_What you need to do_
[1] From the Māori high-performance symposium text below, extract everything from "Massey University’s Te" down to "whom are Māori.", word for word.
[2] Continue the Māori high-performance symposium text from the point where it ends.

-------- Excerpted text

Massey University’s Te Pūtahi a Toi School of Māori Knowledge is hosting a Ngā Pūmanawa ki Pūrehuroa: Māori High-Performance Symposium next month. Head of school Professor Meihana Durie says it heralds an emerging area of exploration for Māori and for Aotearoa New Zealand.
“Māori high-performance is not in itself a new notion,” Professor Durie says. “Māori cultural rituals, or kawa, have always emphasised high-performance outcomes and have sought to maximise human potential. To that extent, we have cultivated an international reputation for the contribution that our indigenous culture makes to the success of our national sporting teams and top sportspeople, many of whom are Māori.
“We also see the same high-performance outcomes for kapa haka and te reo, particularly in competitions such as Te Matatini and Ngā Manu Kōrero, but we need to begin the more challenging conversation of how to transfer that which we know to be effective to other fields of Māori endeavour, performance and participation. This includes education, health, business, media, the environment, the arts and social change.
“The term Ngā Pūmanawa refers to Māori potential and Pūrehuroa, of course, is taken from the name of Massey University and recognises the fact that the pursuit of knowledge knows no boundaries, except for those we ourselves construct.”
Professor Durie says that while mātauranga Māori provides the core foundation for Māori high-performance and the high-performance culture of many Aotearoa New Zealand sporting teams, businesses and educational organisations, there is always a risk of diminishing the integrity of mātauranga Māori.
“There is a wider discussion to be had about how to protect our indigenous culture from over-commodification, so that the use and application of Māori culture does not risk becoming transactional,” he says.
“That requires meaningful recognition, firstly, of those to whom the culture belongs, in other words, tangata whenua. Despite the iconic profile of Māori culture across the world, we must all ensure that we can protect that which is most important to the mana and mauri of our people – our knowledge systems and our land.”

----------------
-------- Study material

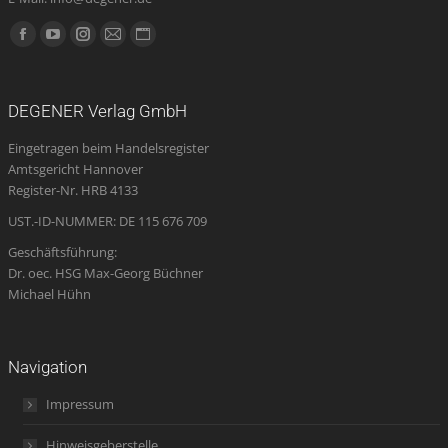
Finden Sie uns auf:
Facebook
YouTube
Instagram
E-
Website
page
page
page
Mail
page
opens
opens
opens
page
opens
DEGENER Verlag GmbH
in
in
in
opens
in
Eingetragen beim Handelsregister
new
new
new
in
new
Amtsgericht Hannover
window
window
window
new
window
Register-Nr. HRB 4133
window
UST.-ID-NUMMER: DE 115 676 709
Geschäftsführung:
Dr. oec. HSG Max-Georg Büchner
Michael Hühn
Navigation
Impressum
Hinweisgeberstelle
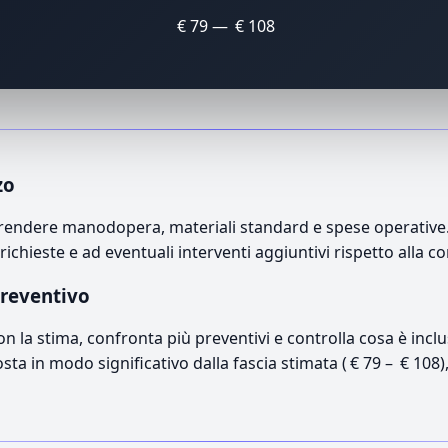
€ 79 — € 108
zo
rendere manodopera, materiali standard e spese operative. I
richieste e ad eventuali interventi aggiuntivi rispetto alla c
preventivo
con la stima, confronta più preventivi e controlla cosa è inc
osta in modo significativo dalla fascia stimata ( € 79 – € 108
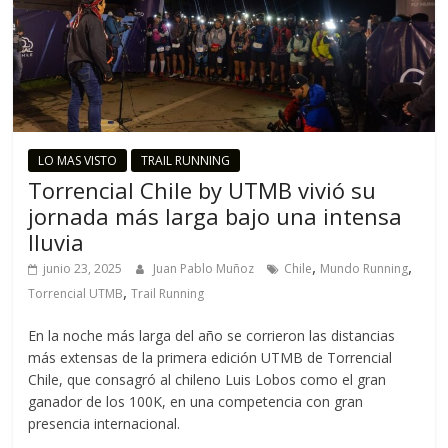
LO MAS VISTO
TRAIL RUNNING
Torrencial Chile by UTMB vivió su
jornada más larga bajo una intensa
lluvia
,
,
junio 23, 2025
Juan Pablo Muñoz
Chile
Mundo Running
,
Torrencial UTMB
Trail Running
En la noche más larga del año se corrieron las distancias
más extensas de la primera edición UTMB de Torrencial
Chile, que consagró al chileno Luis Lobos como el gran
ganador de los 100K, en una competencia con gran
presencia internacional.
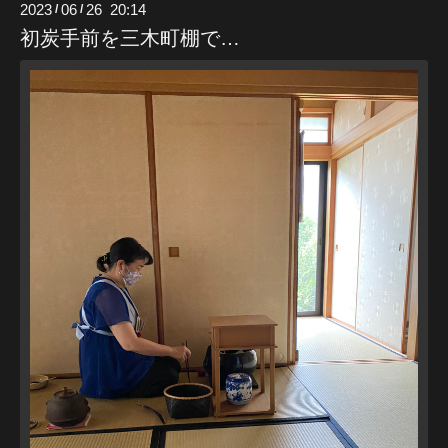
2023
06
26 20:14
/
/
初炭手前を三木町棚で…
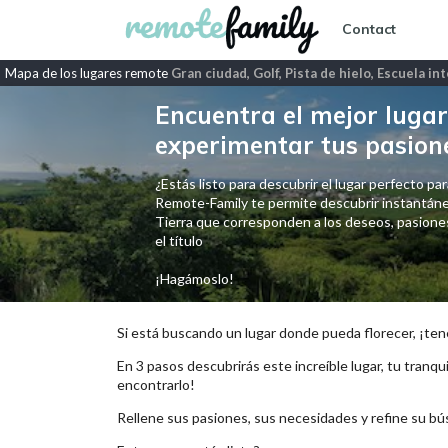
Contact
Mapa de los lugares remote
Gran ciudad, Golf, Pista de hielo, Escuela in
Encuentra el mejor lugar 
experimentar tus pasion
¿Estás listo para descubrir el lugar perfecto para
Remote-Family te permite descubrir instantáne
Tierra que corresponden a los deseos, pasiones,
el título
¡Hagámoslo!
Si está buscando un lugar donde pueda florecer, ¡ten
En 3 pasos descubrirás este increíble lugar, tu tranqui
encontrarlo!
Rellene sus pasiones, sus necesidades y refine su bú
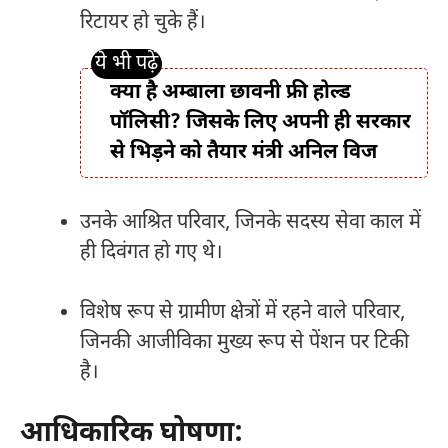
रिटायर हो चुके हैं।
क्या है अम्बाला छावनी फ्री होल्ड
पॉलिसी? जिसके लिए अपनी ही सरकार
से भिड़ने को तैयार मंत्री अनिल विज
उनके आश्रित परिवार, जिनके सदस्य सेवा काल में
ही दिवंगत हो गए थे।
विशेष रूप से ग्रामीण क्षेत्रों में रहने वाले परिवार,
जिनकी आजीविका मुख्य रूप से पेंशन पर टिकी
है।
आधिकारिक घोषणा:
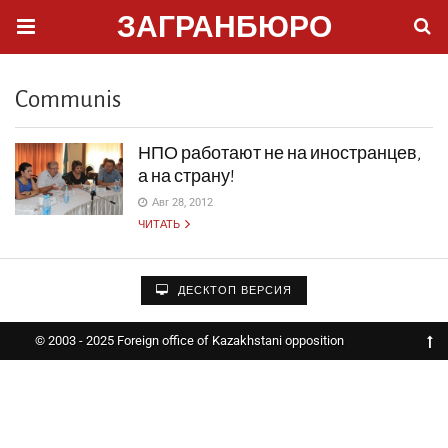
ЗАГРАНБЮРО
Communis
НПО работают не на иностранцев,
а на страну!
Авг 28, 2012
ЧИТАТЬ
ДЕСКТОП ВЕРСИЯ
© 2003 - 2025 Foreign office of Kazakhstani opposition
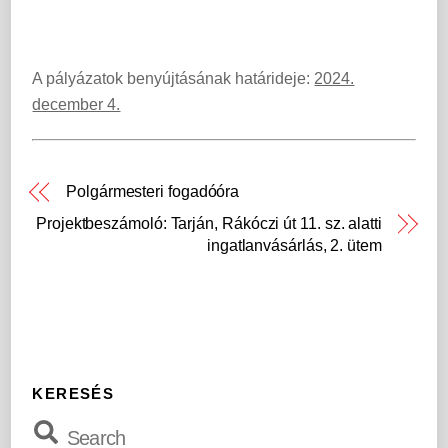
A pályázatok benyújtásának határideje:
2024.
december 4.
Polgármesteri fogadóóra
Projektbeszámoló: Tarján, Rákóczi út 11. sz. alatti
ingatlanvásárlás, 2. ütem
KERESÉS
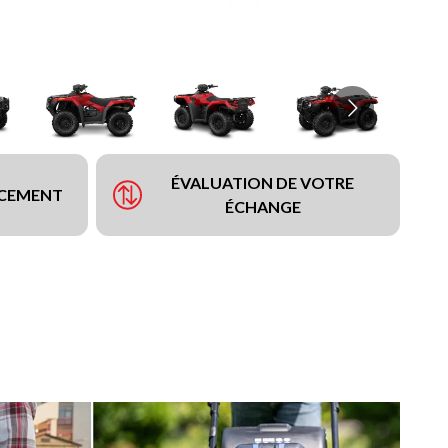
ÉVALUATION DE VOTRE
NCEMENT
ÉCHANGE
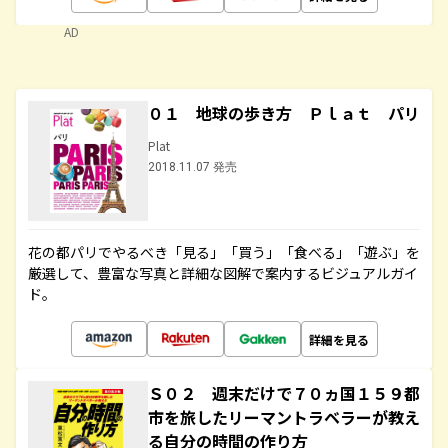
AD
０１ 地球の歩き方 Ｐｌａｔ パリ
Plat
2018.11.07 発売
花の都パリでやるべき「見る」「買う」「食べる」「遊ぶ」を
厳選して、豊富な写真と詳細な図解で案内するビジュアルガイ
ド。
詳細を見る
Ｓ０２ 週末だけで７０ヵ国１５９都
市を旅したリーマントラベラーが教え
る自分の時間の作り方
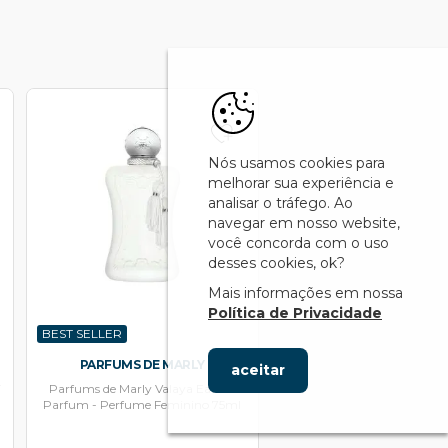
Nós usamos cookies para
melhorar sua experiência e
analisar o tráfego. Ao
navegar em nosso website,
você concorda com o uso
desses cookies, ok?
Mais informações em nossa
Política de Privacidade
BEST SELLER
PARFUMS DE MARLY
aceitar
Parfums de Marly Valaya Eau de
Parfum - Perfume Feminino 75ml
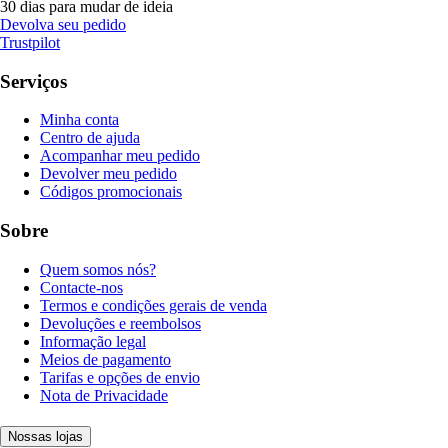
30 dias para mudar de ideia
Devolva seu pedido
Trustpilot
Serviços
Minha conta
Centro de ajuda
Acompanhar meu pedido
Devolver meu pedido
Códigos promocionais
Sobre
Quem somos nós?
Contacte-nos
Termos e condições gerais de venda
Devoluções e reembolsos
Informação legal
Meios de pagamento
Tarifas e opções de envio
Nota de Privacidade
Nossas lojas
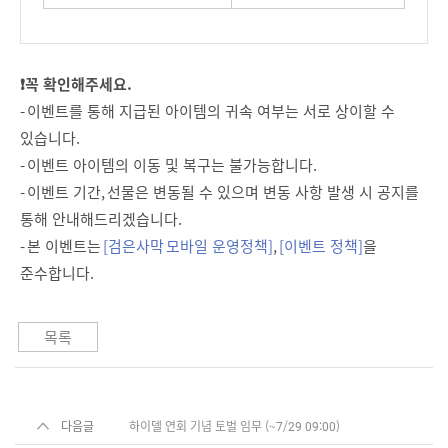
❗꼭 확인해주세요.
- 이벤트를 통해 지급된 아이템의 귀속 여부는 서로 상이할 수
있습니다.
- 이벤트 아이템의 이동 및 복구는 불가능합니다.
- 이벤트 기간, 선물은 변동될 수 있으며 변동 사항 발생 시 공지를
통해 안내해드리겠습니다.
- 본 이벤트는
[검은사막 모바일 운영정책]
,
[이벤트 정책]
을
준수합니다.
목록
다음글
하이델 연회 기념 토벌 임무 (~7/29 09:00)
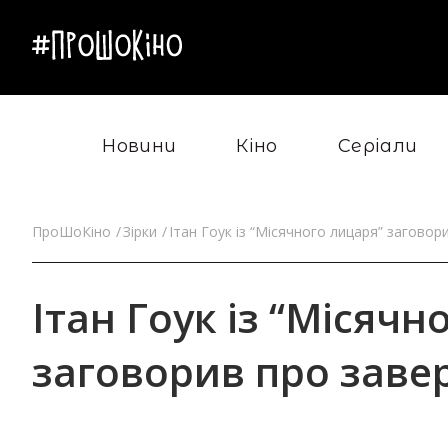
Новини
Кіно
Серіали
ПроШоКіно
Зірки
Ітан Гоук із “Місячного лицаря” заговор
Ітан Гоук із “Місячн
заговорив про заве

----------------

_Answers by item_
[1]
Massey University’s Te Pūtahi a Toi School of Māori Knowledge is hosting a Ngā Pūmanawa ki Pūrehuroa: Māori High-Performance Symposium next month. Head of school Professor Meihana Durie says it heralds an emerging area of exploration for Māori and for Aotearoa New Zealand.
“Māori high-performance is not in itself a new notion,” Professor Durie says. “Māori cultural rituals, or kawa, have always emphasised high-performance outcomes and have sought to maximise human potential. To that extent, we have cultivated an international reputation for the contribution that our indigenous culture makes to the success of our national sporting teams and top sportspeople, many of whom are Māori.

[2]
He says there is a tendency, often fuelled by negative media coverage, to focus on Māori representation at the bottom of statistical data and we need to get past this “deficit” way of thinking.
“Quite simply, as a nation, we must give greater attention to Māori high-performance, as opposed to Māori underperformance and deficit-based stop-gap measures. A major focus at Te Pūtahi-a-Toi is on elevating transformative outcomes for Māori and by bringing together Māori high-performers, not only from the world of sport, but also across academia, culture, te reo, media, business, education and health.
“We aim to provide a starting point from which to gain insights into critical success factors that contribute to Māori excelling in their respective fields, be it sports, in the boardroom, on televison or on the paepae.”
Professor Durie says attendees at the symposium will also hear about the nature of mātauranga Māori and its relationship to performance, how this can enhance wellbeing and performance and how coaches, managers, teachers and leaders can work with teams and individuals to better realise potential, or pūmanawa.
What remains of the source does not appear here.